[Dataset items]
-----

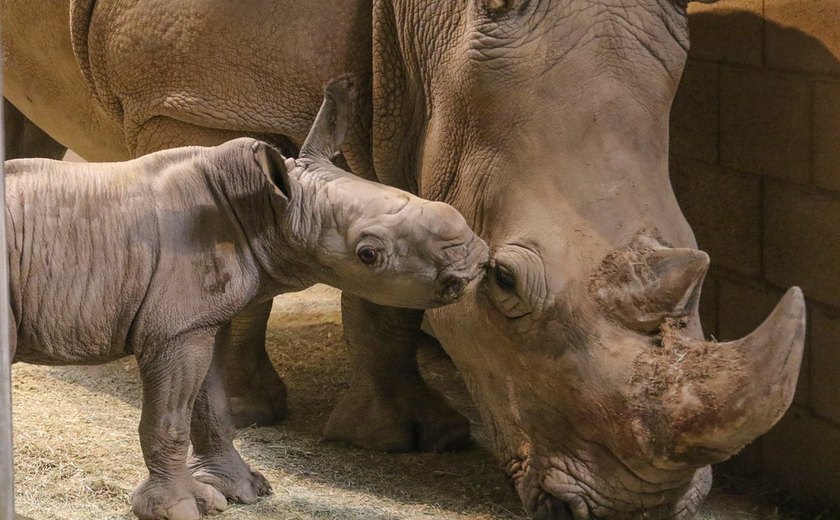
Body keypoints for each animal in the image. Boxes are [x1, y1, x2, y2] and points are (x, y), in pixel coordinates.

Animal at [3, 81, 488, 520]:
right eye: (369, 254)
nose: (474, 258)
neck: (266, 210)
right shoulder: (174, 329)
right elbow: (169, 419)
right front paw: (178, 509)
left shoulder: (198, 322)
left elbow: (210, 407)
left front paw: (239, 492)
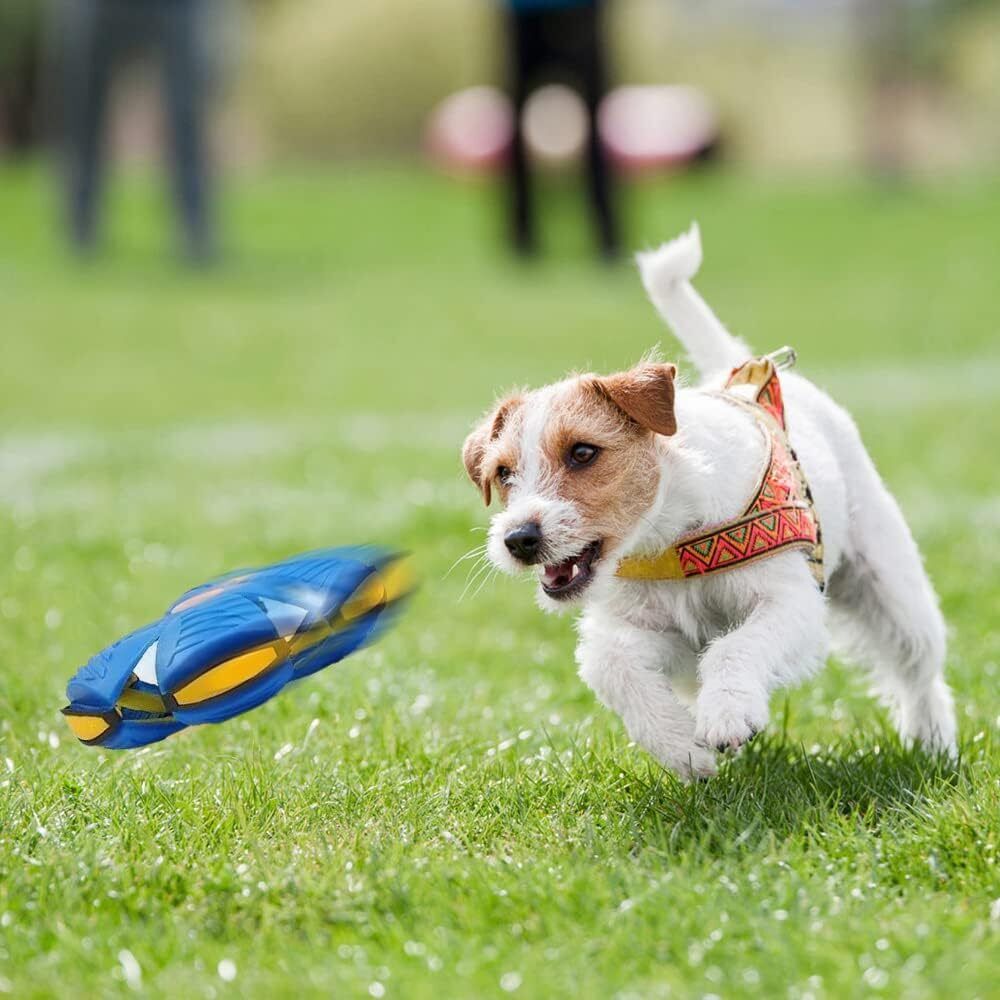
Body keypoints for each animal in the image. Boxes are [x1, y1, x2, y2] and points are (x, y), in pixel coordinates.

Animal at [464, 227, 956, 780]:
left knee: (920, 670)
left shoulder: (790, 603)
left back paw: (933, 742)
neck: (672, 536)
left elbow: (735, 647)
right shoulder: (652, 632)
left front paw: (727, 716)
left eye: (583, 452)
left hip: (892, 587)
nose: (518, 539)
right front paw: (682, 746)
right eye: (503, 473)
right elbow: (611, 665)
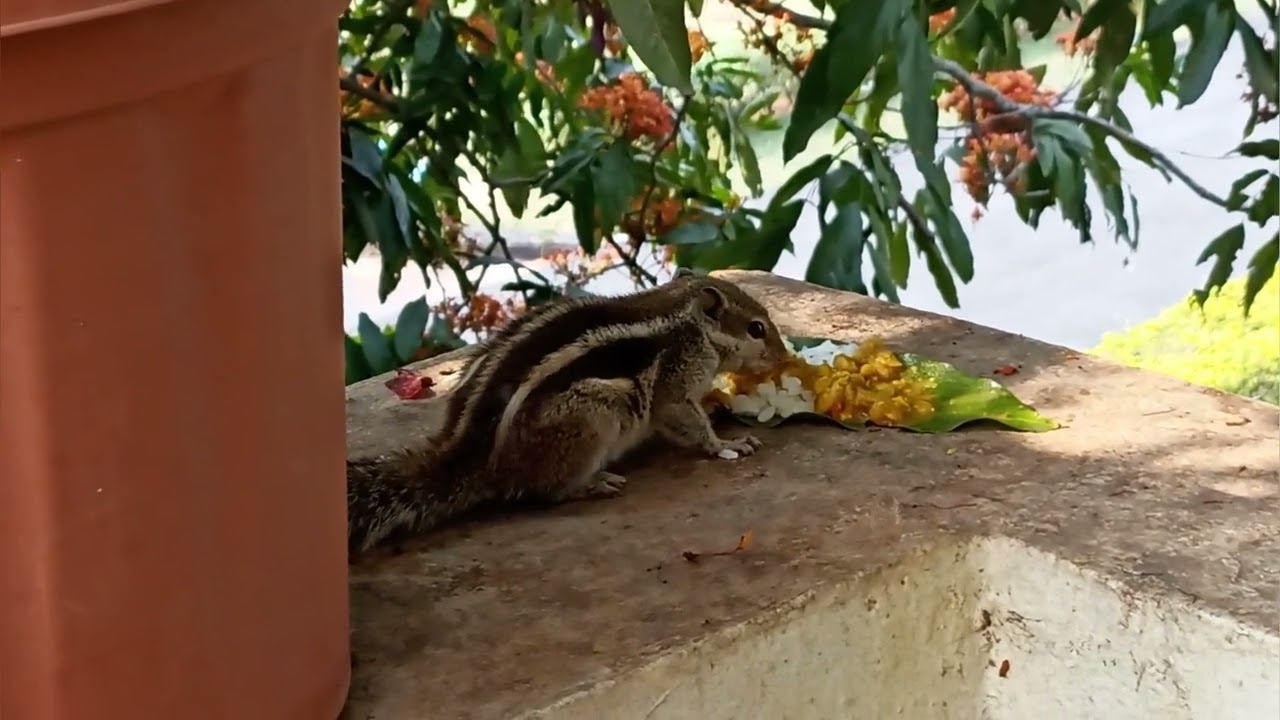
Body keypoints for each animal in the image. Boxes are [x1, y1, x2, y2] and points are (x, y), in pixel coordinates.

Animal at [345, 270, 790, 555]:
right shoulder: (674, 382)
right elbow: (684, 418)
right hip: (594, 416)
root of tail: (471, 458)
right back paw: (592, 483)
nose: (784, 357)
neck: (687, 320)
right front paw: (729, 442)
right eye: (756, 329)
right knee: (545, 491)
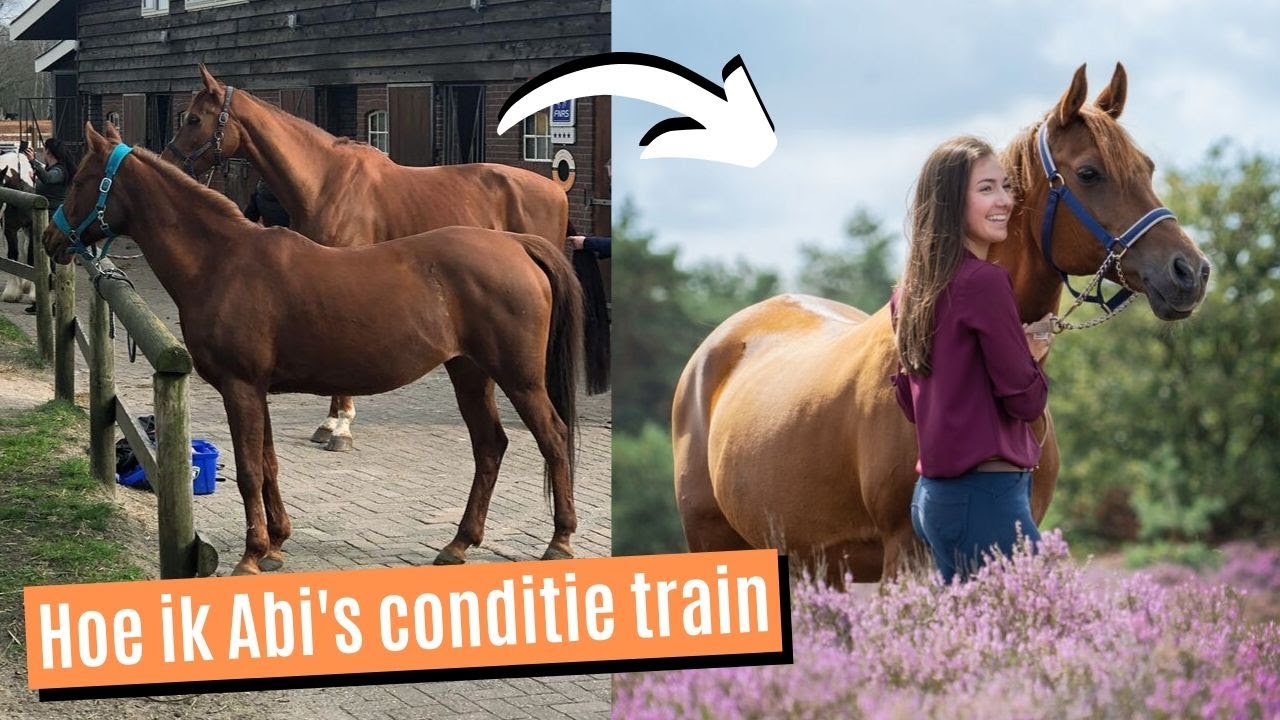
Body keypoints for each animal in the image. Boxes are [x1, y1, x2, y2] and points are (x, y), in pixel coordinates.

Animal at [48, 121, 587, 576]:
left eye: (81, 181)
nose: (54, 238)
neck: (224, 262)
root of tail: (517, 245)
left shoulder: (240, 388)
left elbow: (248, 471)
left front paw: (251, 555)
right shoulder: (256, 390)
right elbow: (268, 465)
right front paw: (276, 544)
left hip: (519, 379)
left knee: (553, 437)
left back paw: (559, 540)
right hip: (470, 373)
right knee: (490, 446)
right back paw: (458, 543)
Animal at [160, 64, 609, 454]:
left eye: (194, 119)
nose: (168, 162)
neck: (326, 181)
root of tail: (554, 190)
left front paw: (341, 427)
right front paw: (330, 422)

-----

→ **Work request**
From the line containing "right front paw: (729, 442)" to the last line of the entries, copy every line exactly, including both ends, and leave out the pictures.

→ **Exercise answer**
right front paw: (729, 442)
right eye: (756, 329)
right knee: (545, 491)
Body keypoints for each animal in the image. Boxes are [x1, y1, x2, y2] and points are (x, y), in pixel coordinates.

Animal at [48, 121, 587, 576]:
left eye: (81, 181)
nose: (54, 238)
neck: (224, 262)
root of tail: (517, 245)
left shoulder: (240, 388)
left elbow: (248, 471)
left front paw: (251, 555)
right shoulder: (256, 390)
right elbow: (268, 465)
right front paw: (276, 544)
left hip: (519, 379)
left knee: (553, 437)
left back paw: (559, 540)
right hip: (470, 373)
right knee: (490, 446)
right back paw: (458, 543)
Animal at [160, 64, 609, 454]:
left eye: (194, 119)
nose: (168, 162)
neck: (326, 181)
root of tail: (554, 190)
left front paw: (341, 427)
right front paw: (330, 422)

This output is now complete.